▸ **Required tasks**:
(1) Answer these questions about the article on France's battery industry:
(a) What was François Hollande referring to when he spoke of "a new industrial revolution"?
(b) In what month and year was the French government report on batteries issued?
(c) Which three large companies that use batteries does the report name?
(2) Can you pick up the article on France's battery industry and continue it from the point where it stops?

▸ **Document segment**:
Liberté, égalité, batterie

Jon Lawson

France is experiencing a new industrial revolution ... in the form of batteries. Michele Windsor looks at the key features of this industry

“A new industrial revolution”. If I told you that’s how French President François Hollande recently described a form of technology, what would you think he was talking about — Robots, planes or perhaps driverless cars?

In fact, Monsieur Hollande was referring to a new lithium battery plant. Batteries are big news in France and they’re constantly evolving.

A French government report from September 2013 details batteries as one of 34 key priorities for French industry. The report discusses the Government's key aspirations — “we want to build a France of long-life batteries” — as well as the key French players innovating the market. These include a number of battery producers, research and development organisations of international standing and many large companies who use batteries such as Bolloré, EDF and Renault.

Records from a dataset
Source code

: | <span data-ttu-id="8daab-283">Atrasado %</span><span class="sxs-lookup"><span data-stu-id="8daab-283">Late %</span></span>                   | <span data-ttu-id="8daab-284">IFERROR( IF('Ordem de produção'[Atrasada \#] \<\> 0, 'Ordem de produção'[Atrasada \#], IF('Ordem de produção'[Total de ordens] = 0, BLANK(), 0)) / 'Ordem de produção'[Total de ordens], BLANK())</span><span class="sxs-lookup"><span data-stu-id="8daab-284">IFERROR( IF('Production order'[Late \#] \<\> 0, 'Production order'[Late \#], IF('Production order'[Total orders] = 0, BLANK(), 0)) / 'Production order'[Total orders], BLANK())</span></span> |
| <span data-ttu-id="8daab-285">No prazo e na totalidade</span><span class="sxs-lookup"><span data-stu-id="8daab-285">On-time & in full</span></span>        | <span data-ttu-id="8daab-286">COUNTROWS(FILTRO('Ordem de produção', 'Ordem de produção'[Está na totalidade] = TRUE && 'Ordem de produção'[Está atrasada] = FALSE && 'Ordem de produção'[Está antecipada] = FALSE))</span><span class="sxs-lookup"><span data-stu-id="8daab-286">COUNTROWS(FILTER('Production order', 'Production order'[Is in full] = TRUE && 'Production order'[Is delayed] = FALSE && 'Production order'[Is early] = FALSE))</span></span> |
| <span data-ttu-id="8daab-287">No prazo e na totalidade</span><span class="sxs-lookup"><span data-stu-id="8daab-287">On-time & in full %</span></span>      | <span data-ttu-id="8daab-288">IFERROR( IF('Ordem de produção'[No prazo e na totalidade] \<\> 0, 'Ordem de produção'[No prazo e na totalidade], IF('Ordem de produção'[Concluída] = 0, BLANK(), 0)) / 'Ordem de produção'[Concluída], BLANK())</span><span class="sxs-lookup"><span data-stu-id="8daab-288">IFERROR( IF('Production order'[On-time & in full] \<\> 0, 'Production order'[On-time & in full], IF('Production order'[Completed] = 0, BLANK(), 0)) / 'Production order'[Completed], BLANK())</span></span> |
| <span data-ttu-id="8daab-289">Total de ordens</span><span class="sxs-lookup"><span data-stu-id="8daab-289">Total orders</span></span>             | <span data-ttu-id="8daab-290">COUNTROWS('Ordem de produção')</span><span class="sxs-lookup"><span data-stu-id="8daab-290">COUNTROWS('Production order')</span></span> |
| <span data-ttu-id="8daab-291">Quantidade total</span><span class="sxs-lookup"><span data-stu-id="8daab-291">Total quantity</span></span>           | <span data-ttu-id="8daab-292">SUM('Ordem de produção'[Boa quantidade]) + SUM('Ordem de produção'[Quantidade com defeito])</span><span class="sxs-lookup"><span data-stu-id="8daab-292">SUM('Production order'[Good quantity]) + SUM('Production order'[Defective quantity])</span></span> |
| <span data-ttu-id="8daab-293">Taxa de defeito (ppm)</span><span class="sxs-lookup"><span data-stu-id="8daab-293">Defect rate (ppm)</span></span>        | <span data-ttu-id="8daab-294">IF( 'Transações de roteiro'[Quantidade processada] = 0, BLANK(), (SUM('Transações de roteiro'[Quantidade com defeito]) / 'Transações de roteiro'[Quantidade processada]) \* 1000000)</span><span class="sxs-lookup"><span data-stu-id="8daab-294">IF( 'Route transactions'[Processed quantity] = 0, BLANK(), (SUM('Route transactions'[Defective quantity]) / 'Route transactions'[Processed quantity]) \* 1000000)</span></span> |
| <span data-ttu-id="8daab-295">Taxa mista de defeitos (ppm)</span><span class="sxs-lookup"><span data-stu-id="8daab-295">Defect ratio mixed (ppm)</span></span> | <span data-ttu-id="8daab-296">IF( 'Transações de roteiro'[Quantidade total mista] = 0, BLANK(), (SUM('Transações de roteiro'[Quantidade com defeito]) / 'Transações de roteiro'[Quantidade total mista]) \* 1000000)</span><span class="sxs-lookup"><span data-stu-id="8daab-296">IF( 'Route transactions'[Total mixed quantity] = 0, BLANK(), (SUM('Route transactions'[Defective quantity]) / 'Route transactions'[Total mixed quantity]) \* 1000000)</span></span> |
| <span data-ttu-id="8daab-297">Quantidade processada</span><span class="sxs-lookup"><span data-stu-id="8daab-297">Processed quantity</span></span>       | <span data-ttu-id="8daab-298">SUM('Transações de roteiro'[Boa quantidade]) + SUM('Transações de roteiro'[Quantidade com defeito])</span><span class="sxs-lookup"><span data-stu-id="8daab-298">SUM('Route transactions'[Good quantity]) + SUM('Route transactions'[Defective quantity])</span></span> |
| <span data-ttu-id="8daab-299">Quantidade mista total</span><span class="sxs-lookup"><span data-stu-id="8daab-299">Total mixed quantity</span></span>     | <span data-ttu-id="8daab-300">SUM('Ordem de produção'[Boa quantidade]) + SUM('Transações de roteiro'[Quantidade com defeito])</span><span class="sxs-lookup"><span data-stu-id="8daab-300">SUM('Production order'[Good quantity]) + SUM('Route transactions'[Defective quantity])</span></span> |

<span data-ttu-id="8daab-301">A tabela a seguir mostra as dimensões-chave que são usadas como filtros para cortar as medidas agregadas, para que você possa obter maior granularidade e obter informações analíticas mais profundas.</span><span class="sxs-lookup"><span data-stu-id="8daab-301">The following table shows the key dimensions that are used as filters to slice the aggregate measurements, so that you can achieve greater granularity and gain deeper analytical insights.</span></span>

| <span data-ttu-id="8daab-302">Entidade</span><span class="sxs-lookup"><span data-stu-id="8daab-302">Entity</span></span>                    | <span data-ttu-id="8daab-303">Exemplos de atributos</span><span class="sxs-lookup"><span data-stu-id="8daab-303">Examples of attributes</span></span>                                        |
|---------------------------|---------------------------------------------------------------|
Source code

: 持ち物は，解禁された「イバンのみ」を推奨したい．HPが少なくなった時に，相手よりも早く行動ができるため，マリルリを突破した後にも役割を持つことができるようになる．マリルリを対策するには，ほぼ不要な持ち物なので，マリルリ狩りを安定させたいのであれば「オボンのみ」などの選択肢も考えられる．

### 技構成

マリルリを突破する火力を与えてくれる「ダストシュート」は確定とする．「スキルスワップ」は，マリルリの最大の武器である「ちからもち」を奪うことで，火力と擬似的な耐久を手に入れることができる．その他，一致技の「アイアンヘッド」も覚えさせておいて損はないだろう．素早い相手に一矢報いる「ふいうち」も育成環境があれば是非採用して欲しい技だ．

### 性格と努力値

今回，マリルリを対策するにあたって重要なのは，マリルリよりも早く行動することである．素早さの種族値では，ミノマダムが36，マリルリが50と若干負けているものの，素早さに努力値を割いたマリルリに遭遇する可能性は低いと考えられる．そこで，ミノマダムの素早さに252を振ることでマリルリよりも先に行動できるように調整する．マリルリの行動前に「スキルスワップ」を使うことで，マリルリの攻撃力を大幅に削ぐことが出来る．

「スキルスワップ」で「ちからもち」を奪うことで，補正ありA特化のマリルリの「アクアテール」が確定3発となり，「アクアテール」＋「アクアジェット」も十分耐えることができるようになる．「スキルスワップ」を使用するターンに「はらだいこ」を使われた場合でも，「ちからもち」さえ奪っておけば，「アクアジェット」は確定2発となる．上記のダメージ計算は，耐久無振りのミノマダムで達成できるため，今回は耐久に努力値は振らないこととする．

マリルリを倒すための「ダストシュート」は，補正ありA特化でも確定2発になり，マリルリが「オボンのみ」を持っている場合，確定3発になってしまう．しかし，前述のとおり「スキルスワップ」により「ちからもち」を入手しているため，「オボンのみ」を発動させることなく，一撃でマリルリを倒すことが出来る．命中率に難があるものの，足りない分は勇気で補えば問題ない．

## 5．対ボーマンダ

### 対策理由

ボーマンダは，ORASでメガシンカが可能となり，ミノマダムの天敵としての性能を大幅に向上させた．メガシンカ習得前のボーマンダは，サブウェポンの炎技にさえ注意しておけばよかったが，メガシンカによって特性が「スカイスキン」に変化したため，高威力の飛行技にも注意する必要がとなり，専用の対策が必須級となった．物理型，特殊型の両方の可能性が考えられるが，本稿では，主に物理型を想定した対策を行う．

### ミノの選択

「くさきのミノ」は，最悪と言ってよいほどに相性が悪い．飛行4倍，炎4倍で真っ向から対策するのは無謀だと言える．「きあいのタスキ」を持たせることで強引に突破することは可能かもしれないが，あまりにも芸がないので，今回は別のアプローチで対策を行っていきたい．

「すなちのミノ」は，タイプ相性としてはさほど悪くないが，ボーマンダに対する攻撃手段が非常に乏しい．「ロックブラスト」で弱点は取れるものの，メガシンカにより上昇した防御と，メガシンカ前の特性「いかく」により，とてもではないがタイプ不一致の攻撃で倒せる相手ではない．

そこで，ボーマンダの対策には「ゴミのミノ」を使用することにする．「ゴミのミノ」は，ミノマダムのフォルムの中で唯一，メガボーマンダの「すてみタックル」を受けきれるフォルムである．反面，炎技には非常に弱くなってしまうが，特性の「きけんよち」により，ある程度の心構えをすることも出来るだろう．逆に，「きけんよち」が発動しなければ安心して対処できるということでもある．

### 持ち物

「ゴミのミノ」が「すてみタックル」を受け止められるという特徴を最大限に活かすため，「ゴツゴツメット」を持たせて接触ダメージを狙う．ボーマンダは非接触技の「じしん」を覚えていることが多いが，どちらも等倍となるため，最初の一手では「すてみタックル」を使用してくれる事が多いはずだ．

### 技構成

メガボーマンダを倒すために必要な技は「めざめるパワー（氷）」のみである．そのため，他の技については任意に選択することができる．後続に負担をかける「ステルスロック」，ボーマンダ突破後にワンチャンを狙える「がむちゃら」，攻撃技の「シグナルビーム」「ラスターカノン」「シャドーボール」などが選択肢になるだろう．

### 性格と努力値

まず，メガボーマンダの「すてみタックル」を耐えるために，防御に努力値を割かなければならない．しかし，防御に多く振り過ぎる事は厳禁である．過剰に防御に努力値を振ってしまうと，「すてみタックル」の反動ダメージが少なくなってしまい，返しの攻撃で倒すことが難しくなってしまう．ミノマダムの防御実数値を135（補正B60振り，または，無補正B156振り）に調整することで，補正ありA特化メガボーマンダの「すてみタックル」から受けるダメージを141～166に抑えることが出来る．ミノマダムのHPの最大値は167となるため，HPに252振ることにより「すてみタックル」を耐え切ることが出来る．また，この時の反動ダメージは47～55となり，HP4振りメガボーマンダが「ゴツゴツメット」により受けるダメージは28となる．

▸ **Task results**:
(1)
(a) A new lithium battery plant.
(b) September 2013.
(c) Bolloré, EDF and Renault.

(2)
The global battery market is rapidly expanding and predictions show an increase from $11.8 billion in 2010, to $53.7 billion in 2020. France itself is expected to become the third most valuable market worldwide by 2020. So how does it plan to achieve this?

A key priority is research and development (R&D). Like Accutronics, many French companies have discovered the value of R&D, in constantly evolving existing products and producing the best for their customers.

An example of this is the recent development of sodium-ion batteries by a French team of researchers. These were the first sodium-ion batteries in the world. They are small and lightweight, yet have a long life cycle. Although they are unlikely to appear on the market for several years, the technology is proof of French innovation in the field.

Despite these developments, it’s clear that lithium-ion batteries haven’t been forgotten by France just yet. In fact, Florence Fusalba from the French Alternative Energies and Atomic Energy Commission (CEA) explains that there is interest in lithium-ion batteries because of their universal use.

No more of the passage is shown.